Comment tout s'est-il passé si horriblement mal en trois mois? Juste en janvier, le ministre de la Santé a déclaré que «l'Inde a aplati le graphique de Covid» - des mots exposés comme une simple orgueil sûr de soi alors que le virus Sars-Cov-2 saisit ce pays de 1,4 milliard d'habitants dans une mainmise. Au lieu d'utiliser l'espace fourni par janvier pour augmenter l'approvisionnement en vaccins, garantir l'augmentation de la production des usines d'oxygène et renforcer l'importance de la distanciation sociale et du masquage, nous avons permis à des rassemblements électoraux massifs de se poursuivre dans cinq États et le Kumbh Mela a vu 3,5 millions de pèlerins emballer les banques de le Gange. Les sentiments religieux, les machinations politiques et le népotisme l'emportent souvent sur les principes de santé publique et le bon sens en Inde.

Le virus a été oublié car nous nous étions déjà déclarés vainqueurs. Et puis la deuxième vague a frappé, comme toute personne pensante le savait, et a frappé avec la férocité d'un raz-de-marée, faisant passer les événements de 2020 comme une ondulation dans une baignoire. Il ne fait aucun doute que cette vague est causée par une variante, probablement le désormais redouté indien B.1.617 avec deux mutations - le E484Q et le L452R. Le spectre de la propagation mondiale de cette variante a conduit les pays à se précipiter pour fermer leurs frontières avec l'Inde. En tant que médecin, je peux garantir que cette souche semble beaucoup plus contagieuse, est probablement plus mortelle et semble affecter les jeunes plus fréquemment que la vague initiale. Les jeunes patients âgés de 26 à 44 ans représentent désormais environ 40% de tous les cas et près de 10% des décès.

conseillé

La saga des vaccins a été un scandale à part entière.
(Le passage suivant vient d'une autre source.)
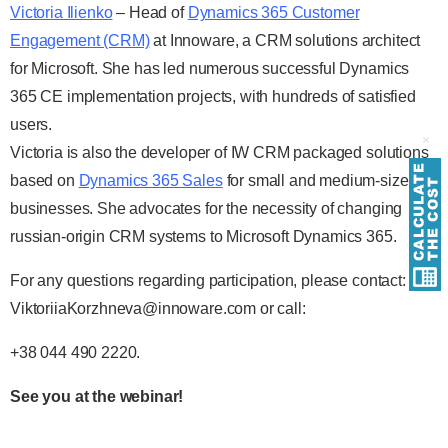
Victoria Ilienko
– Head of
Dynamics 365 Customer
Engagement (CRM)
at Innoware, a CRM solutions architect
for Microsoft. She has led numerous successful Dynamics
365 CE implementation projects, with hundreds of satisfied
users.
Victoria is also the developer of IW CRM packaged solutions
based on
Dynamics 365 Sales
for small and medium-sized
businesses. She advocates for the necessity of changing
russian-origin CRM systems to Microsoft Dynamics 365.
For any questions regarding participation, please contact:
ViktoriiaKorzhneva@innoware.com or call:
+38 044 490 2220.
See you at the webinar!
Au lieu de courtiser tous les fabricants crédibles de stocker les 1,7 milliard de doses dont l'Inde aurait besoin, nous nous sommes réjouis de notre statut de «superpuissance vaccinale». Le gouvernement s'est trompé désespérément sur ses calculs de base : en mars, l'Inde fournissait des vaccins à 74 pays et exportait beaucoup plus de doses qu'elle n'en avait utilisé pour vacciner ses propres citoyens. L'hésitation initiale à la vaccination a maintenant cédé la place au désespoir des vaccins avec des foules densément peuplées qui réclament une dose précieuse pour constater que la plupart des centres de Mumbai n'ont plus de stock. Avec seulement 5% environ de la vaste population indienne vaccinée, l’immunité collective (70% vaccinée) est à plus de 700 jours.
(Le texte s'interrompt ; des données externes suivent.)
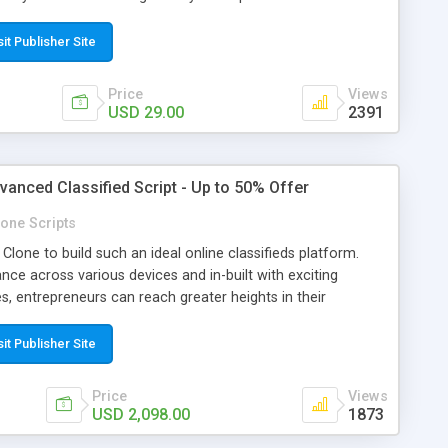
el. -- NEW UPDATED VERSION 1.2 IS ALREADY AVAILABLE
t now!
sit Publisher Site
Price
Views
USD 29.00
2391
vanced Classified Script - Up to 50% Offer
one Scripts
Clone to build such an ideal online classifieds platform.
ce across various devices and in-built with exciting
es, entrepreneurs can reach greater heights in their
h more number of customers using the app. Appkodes
s a significant part of many successful online classifieds
sit Publisher Site
be. So, why still waiting? Make use of our Advanced Letgo
stounding online classifieds platform and to earn more
Price
Views
an buy our letgo clone script with up to 50% Offer till 31st
USD 2,098.00
1873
Et donc, malheureusement, l'Inde est devenue l'épicentre de la pandémie mondiale, un pays mis à genoux par un minuscule virus d'à peine 100 nanomètres de diamètre. Et nous payons le prix de notre complaisance, spectateurs muets de cette danse macabre. Ce que le virus a également révélé, c'est que les racines de notre problème sont systémiques et se situent encore plus profondément - dans le sous-investissement chronique et la négligence de la santé publique dans ce pays. L'Inde a l'un des budgets publics de santé les plus bas au monde, le système de santé public ne recevant que 1,26% du PIB total. Cette pandémie a cruellement mis à nu nos maillons les plus faibles - des hôpitaux publics mal équipés et en sous-effectif et des pénuries chroniques de lits. Cela, associé à un leadership qui manquait de vision et de prévoyance, pourrait changer à jamais la carte de l'Inde.